EXERCISE: A verbatim copy of the records below, pictures omitted, is the task.

INFORMATION SUPPLIED:
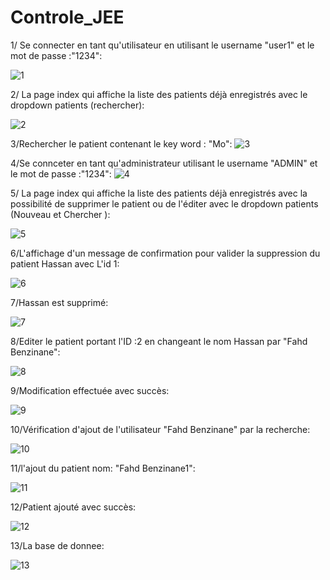 # Controle_JEE

1/ Se connecter en tant qu'utilisateur en utilisant le username "user1" et le mot de passe :"1234":

![1](https://user-images.githubusercontent.com/53585316/232914737-055ea8fd-c65e-47b8-94fd-302ce82f2f80.PNG)

2/ La page index qui affiche la liste des patients déjà enregistrés avec le dropdown patients (rechercher):

![2](https://user-images.githubusercontent.com/53585316/232915986-83c98e07-4ef4-42ba-8257-16a5fa7c1770.PNG)

3/Rechercher le patient contenant le key word : "Mo":
![3](https://user-images.githubusercontent.com/53585316/232914845-76ce7b02-941b-457f-8728-21640116ed8c.PNG)

4/Se connceter en tant qu'administrateur utilisant le username "ADMIN" et le mot de passe :"1234":
![4](https://user-images.githubusercontent.com/53585316/232914860-d0528759-08e6-4d67-a626-aec24f6a1ba1.PNG)

5/ La page index qui affiche la liste des patients déjà enregistrés avec la possibilité de supprimer le patient ou de l'éditer avec le dropdown patients (Nouveau et Chercher ):

![5](https://user-images.githubusercontent.com/53585316/232916007-f0a3b4ca-4404-4fc6-8dd7-93ef6496d87c.PNG)

6/L'affichage d'un message de confirmation pour valider la suppression du patient Hassan avec L'id 1:

![6](https://user-images.githubusercontent.com/53585316/232916439-652c5f4f-0080-497d-a5f9-5925db04738b.PNG)

7/Hassan est supprimé:

![7](https://user-images.githubusercontent.com/53585316/232918126-8421d14d-c069-49de-943f-679bb726f05f.PNG)

8/Editer le patient portant l'ID :2 en changeant le nom Hassan par "Fahd Benzinane":

![8](https://user-images.githubusercontent.com/53585316/232916650-ef2c3229-4a7b-4be7-825b-c7f18c457fd9.PNG)

9/Modification effectuée avec succès:

![9](https://user-images.githubusercontent.com/53585316/232916773-5166af51-b2b5-4ca0-8ef9-ad8847a02203.PNG)

10/Vérification d'ajout de l'utilisateur "Fahd Benzinane" par la recherche:

![10](https://user-images.githubusercontent.com/53585316/232916951-c8c41f7e-0887-4742-860d-9da43dbc83be.PNG)

11/l'ajout du patient nom: "Fahd Benzinane1":

![11](https://user-images.githubusercontent.com/53585316/232917209-93611e66-4621-4231-bdc8-8e7fc1c06f6c.PNG)

12/Patient ajouté avec succès:

![12](https://user-images.githubusercontent.com/53585316/232917400-7acd2b50-ce15-451b-99f0-448e3e61ec07.PNG)

13/La base de donnee:

![13](https://user-images.githubusercontent.com/53585316/232917514-f045db37-56bf-4e48-9c13-dd38e1e8f6cd.PNG)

RESULT OF THE EXERCISE:
 # Controle_JEE

1/ Se connecter en tant qu'utilisateur en utilisant le username "user1" et le mot de passe :"1234":

![1](https://user-images.githubusercontent.com/53585316/232914737-055ea8fd-c65e-47b8-94fd-302ce82f2f80.PNG)

2/ La page index qui affiche la liste des patients déjà enregistrés avec le dropdown patients (rechercher):

![2](https://user-images.githubusercontent.com/53585316/232915986-83c98e07-4ef4-42ba-8257-16a5fa7c1770.PNG)

3/Rechercher le patient contenant le key word : "Mo":
![3](https://user-images.githubusercontent.com/53585316/232914845-76ce7b02-941b-457f-8728-21640116ed8c.PNG)

4/Se connceter en tant qu'administrateur utilisant le username "ADMIN" et le mot de passe :"1234":
![4](https://user-images.githubusercontent.com/53585316/232914860-d0528759-08e6-4d67-a626-aec24f6a1ba1.PNG)

5/ La page index qui affiche la liste des patients déjà enregistrés avec la possibilité de supprimer le patient ou de l'éditer avec le dropdown patients (Nouveau et Chercher ):

![5](https://user-images.githubusercontent.com/53585316/232916007-f0a3b4ca-4404-4fc6-8dd7-93ef6496d87c.PNG)

6/L'affichage d'un message de confirmation pour valider la suppression du patient Hassan avec L'id 1:

![6](https://user-images.githubusercontent.com/53585316/232916439-652c5f4f-0080-497d-a5f9-5925db04738b.PNG)

7/Hassan est supprimé:

![7](https://user-images.githubusercontent.com/53585316/232918126-8421d14d-c069-49de-943f-679bb726f05f.PNG)

8/Editer le patient portant l'ID :2 en changeant le nom Hassan par "Fahd Benzinane":

![8](https://user-images.githubusercontent.com/53585316/232916650-ef2c3229-4a7b-4be7-825b-c7f18c457fd9.PNG)

9/Modification effectuée avec succès:

![9](https://user-images.githubusercontent.com/53585316/232916773-5166af51-b2b5-4ca0-8ef9-ad8847a02203.PNG)

10/Vérification d'ajout de l'utilisateur "Fahd Benzinane" par la recherche:

![10](https://user-images.githubusercontent.com/53585316/232916951-c8c41f7e-0887-4742-860d-9da43dbc83be.PNG)

11/l'ajout du patient nom: "Fahd Benzinane1":

![11](https://user-images.githubusercontent.com/53585316/232917209-93611e66-4621-4231-bdc8-8e7fc1c06f6c.PNG)

12/Patient ajouté avec succès:

![12](https://user-images.githubusercontent.com/53585316/232917400-7acd2b50-ce15-451b-99f0-448e3e61ec07.PNG)

13/La base de donnee:

![13](https://user-images.githubusercontent.com/53585316/232917514-f045db37-56bf-4e48-9c13-dd38e1e8f6cd.PNG)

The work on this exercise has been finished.